I’m sitting about 1,000 miles from the surface of the moon and the silence is almost over powering. The absolute darkness of the terminator is in stark contrast to the almost dazzling reflection of sunlight from the lunar dawn.
Below me sits the nectarian Crater Longomontanus.
Dark, impenetrable shadows are slowly retreating across it’s smooth floor, while its sides climb wearily into the the light.
The crater is vast and very old. Inside those walls is an area of of over 1600km2 (which would comfortably accommodate my home city of London and it’s 8 million inhabitants) has sat gazing at developments on Earth for almost 4 Billion years.
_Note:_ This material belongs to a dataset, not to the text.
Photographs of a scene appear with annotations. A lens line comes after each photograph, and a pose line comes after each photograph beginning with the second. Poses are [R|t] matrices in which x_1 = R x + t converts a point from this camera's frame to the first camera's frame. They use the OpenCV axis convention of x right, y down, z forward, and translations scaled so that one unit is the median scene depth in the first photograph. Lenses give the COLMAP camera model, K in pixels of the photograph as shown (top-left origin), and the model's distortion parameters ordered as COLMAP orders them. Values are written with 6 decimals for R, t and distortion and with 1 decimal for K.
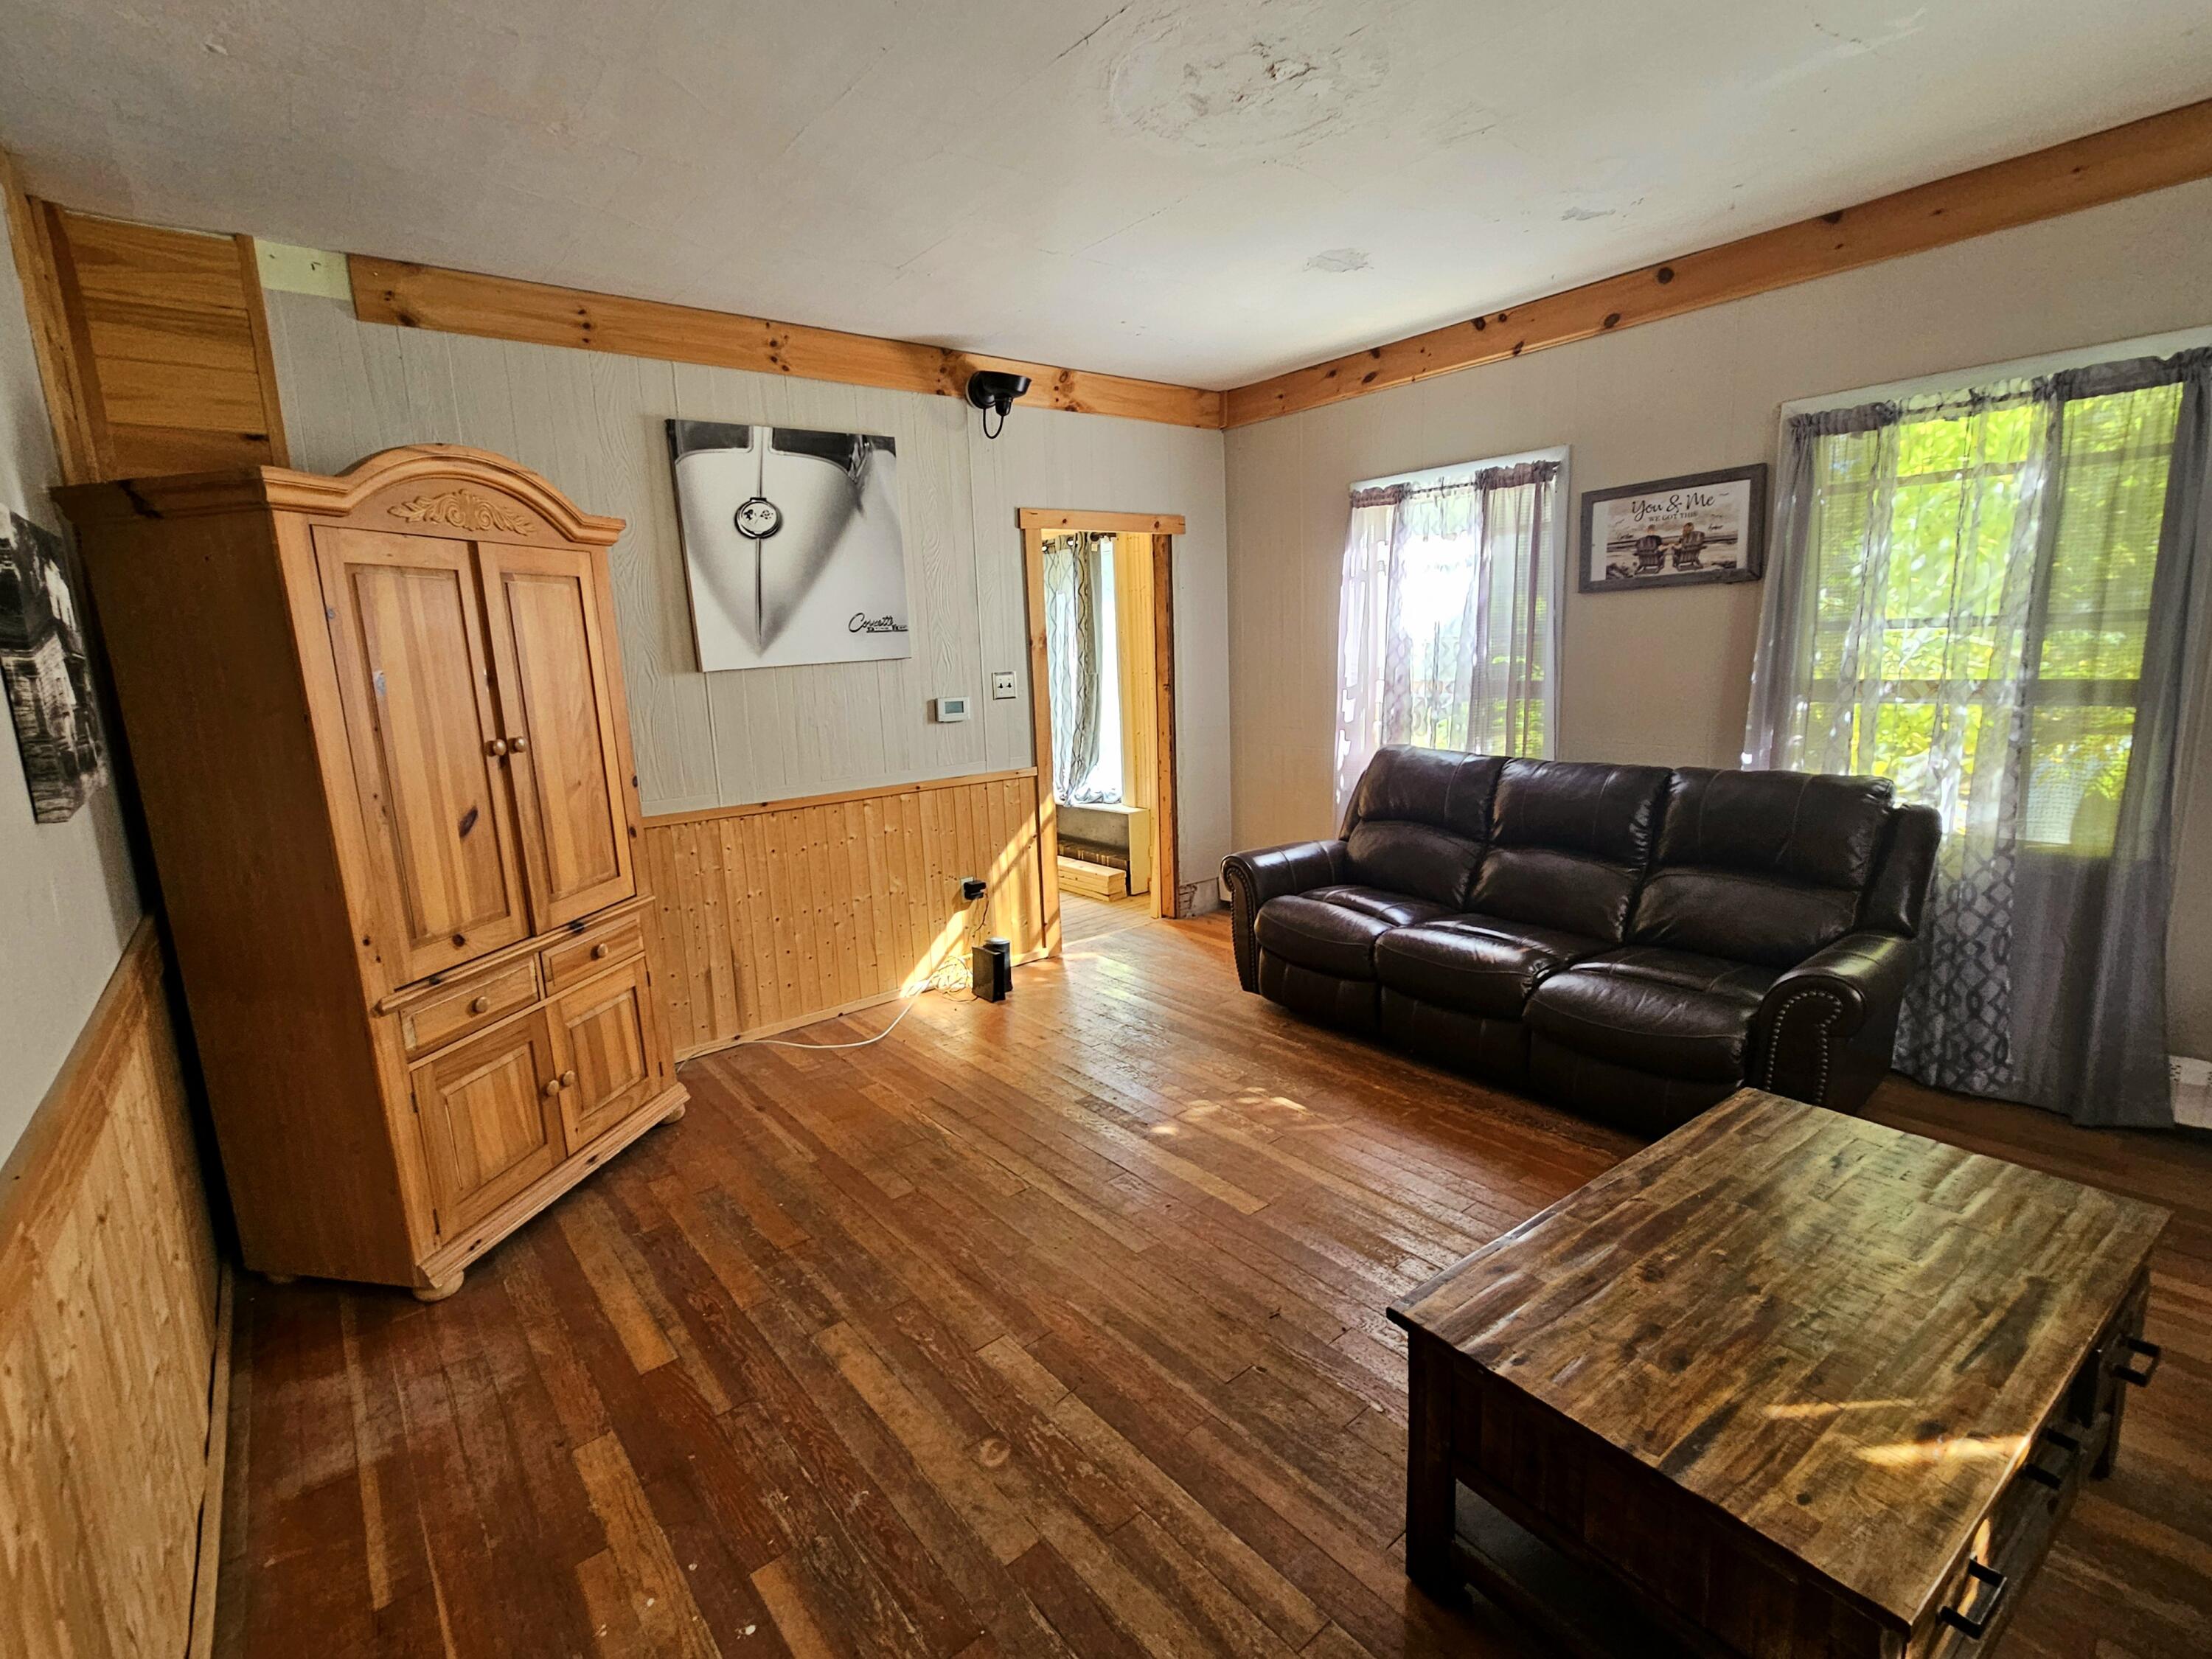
lens RADIAL K [[1015.7, 0, 1100.7], [0, 1015.7, 826.2], [0, 0, 1]] dist [-0.005653, 0.002882]
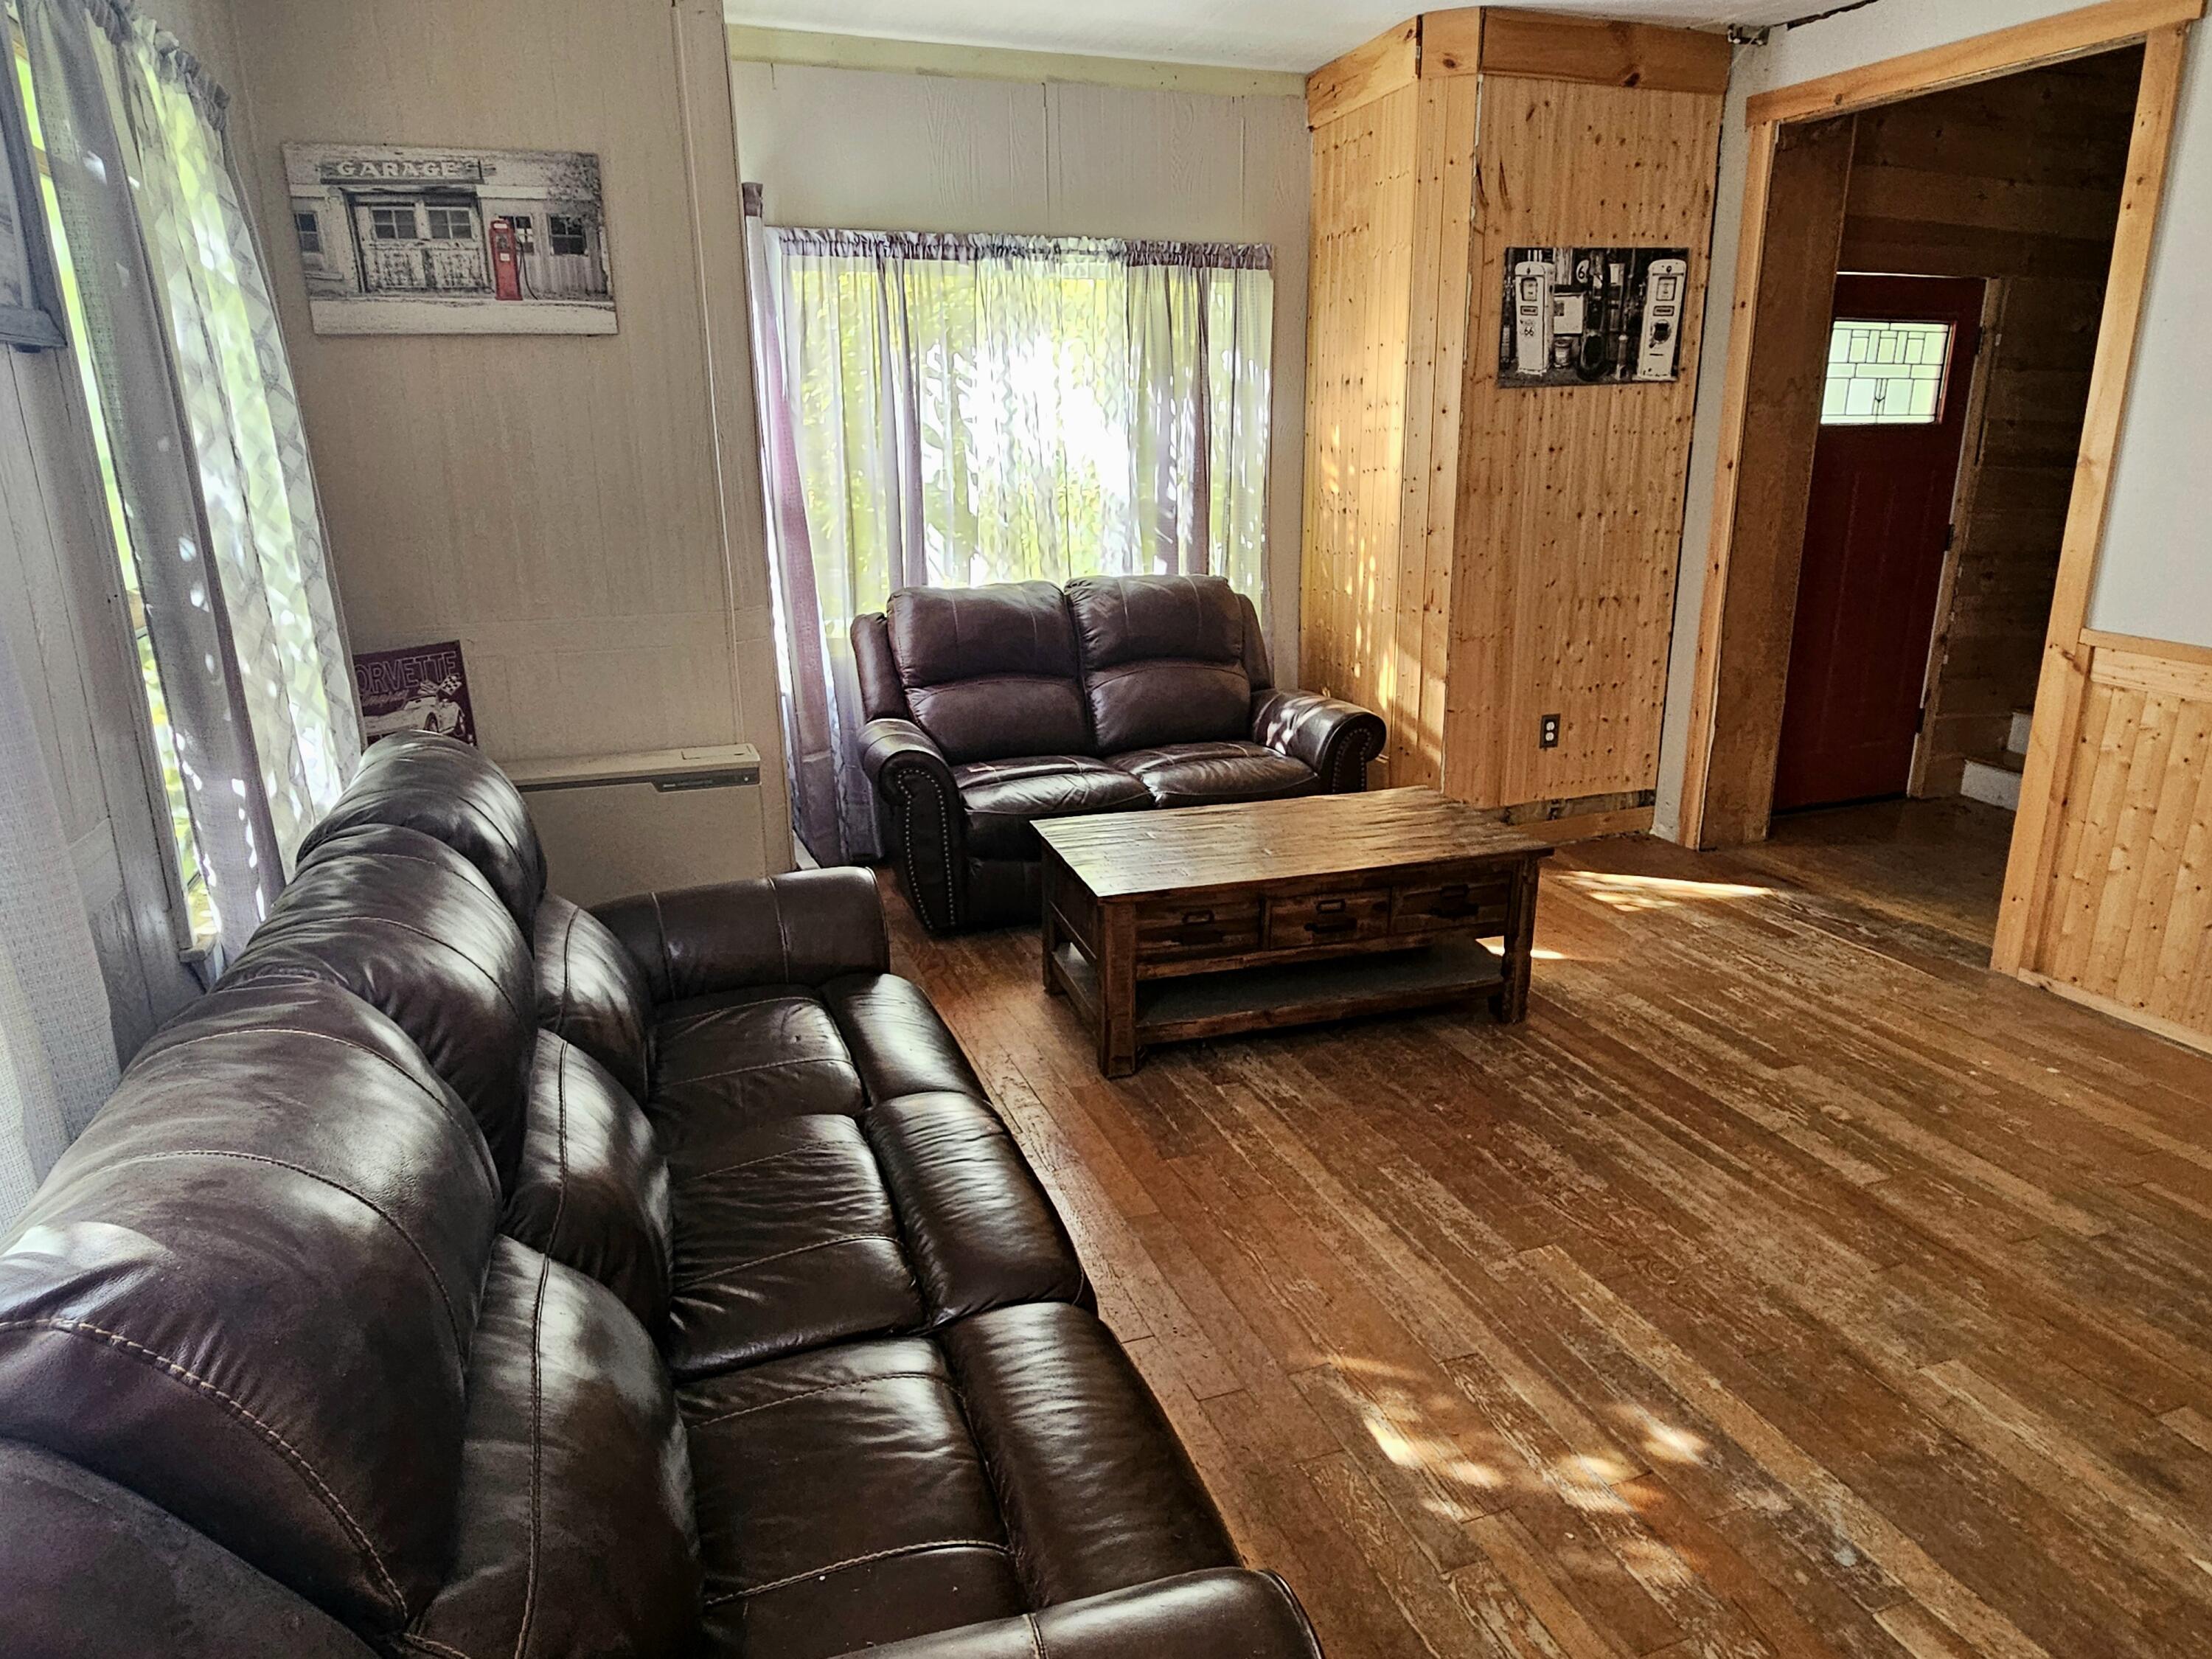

This impact witnessed the opening chapter of life on Earth, when simple cells were beginning to scrape together a meagre living on an Earth that would have been utterly hostile to humans; this crater has seen the rise and fall of every epoch of life on Earth. It has watched continents form and reform and would have witnessed the immense fiery impact of Chicxulub 65 million years ago, that probably gave mammals a leg up in an environment dominated by the dinosaurs. It had seen the Sun rise over its rim amongst the Southern Lunar Highlands tens of billions of times before Earth’s darkness was broken by the artificial glow of civilisation. This crater was ancient before the ape that built the telescope had even breathed its first.
And here its sits, unmoved, scared by smaller impacts and flooded during the creation of the Lunar Mare; an event that gave Longomontanus it’s smooth floor .
Silently passing through another dawn.